* [REQUEST]
Reproduce each entry exactly as written.

* [GIVEN ENTRIES]
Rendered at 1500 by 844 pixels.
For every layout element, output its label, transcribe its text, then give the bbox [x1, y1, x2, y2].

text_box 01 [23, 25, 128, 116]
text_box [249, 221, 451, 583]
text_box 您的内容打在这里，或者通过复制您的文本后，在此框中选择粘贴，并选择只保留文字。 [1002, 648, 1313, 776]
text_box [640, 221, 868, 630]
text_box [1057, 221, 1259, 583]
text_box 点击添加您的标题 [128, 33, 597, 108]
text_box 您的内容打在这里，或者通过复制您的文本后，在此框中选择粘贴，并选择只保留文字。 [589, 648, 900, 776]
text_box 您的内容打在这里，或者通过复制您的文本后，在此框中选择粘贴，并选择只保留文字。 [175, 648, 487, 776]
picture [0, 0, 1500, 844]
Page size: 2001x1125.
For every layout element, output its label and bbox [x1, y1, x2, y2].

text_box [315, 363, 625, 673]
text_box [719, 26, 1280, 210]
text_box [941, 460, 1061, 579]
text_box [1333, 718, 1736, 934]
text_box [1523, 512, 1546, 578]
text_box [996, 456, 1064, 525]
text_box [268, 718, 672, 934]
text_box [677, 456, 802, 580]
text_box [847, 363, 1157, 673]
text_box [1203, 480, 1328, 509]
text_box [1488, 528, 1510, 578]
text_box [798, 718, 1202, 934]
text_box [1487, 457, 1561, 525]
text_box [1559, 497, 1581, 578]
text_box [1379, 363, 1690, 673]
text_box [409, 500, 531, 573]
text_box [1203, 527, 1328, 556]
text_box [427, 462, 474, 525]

* [FINAL ANSWER]
Rendered at 1500 by 844 pixels.
For every layout element, output its label, transcribe its text, then give the bbox [x1, y1, x2, y2].

text_box 01 [23, 25, 128, 116]
text_box [249, 221, 451, 583]
text_box 您的内容打在这里，或者通过复制您的文本后，在此框中选择粘贴，并选择只保留文字。 [1002, 648, 1313, 776]
text_box [640, 221, 868, 630]
text_box [1057, 221, 1259, 583]
text_box 点击添加您的标题 [128, 33, 597, 108]
text_box 您的内容打在这里，或者通过复制您的文本后，在此框中选择粘贴，并选择只保留文字。 [589, 648, 900, 776]
text_box 您的内容打在这里，或者通过复制您的文本后，在此框中选择粘贴，并选择只保留文字。 [175, 648, 487, 776]
picture [0, 0, 1500, 844]
Page size: 2001x1125.
For every layout element, output its label and bbox [x1, y1, x2, y2].

text_box [315, 363, 625, 673]
text_box [719, 26, 1280, 210]
text_box [941, 460, 1061, 579]
text_box [1333, 718, 1736, 934]
text_box [1523, 512, 1546, 578]
text_box [996, 456, 1064, 525]
text_box [268, 718, 672, 934]
text_box [677, 456, 802, 580]
text_box [847, 363, 1157, 673]
text_box [1203, 480, 1328, 509]
text_box [1488, 528, 1510, 578]
text_box [798, 718, 1202, 934]
text_box [1487, 457, 1561, 525]
text_box [1559, 497, 1581, 578]
text_box [1379, 363, 1690, 673]
text_box [409, 500, 531, 573]
text_box [1203, 527, 1328, 556]
text_box [427, 462, 474, 525]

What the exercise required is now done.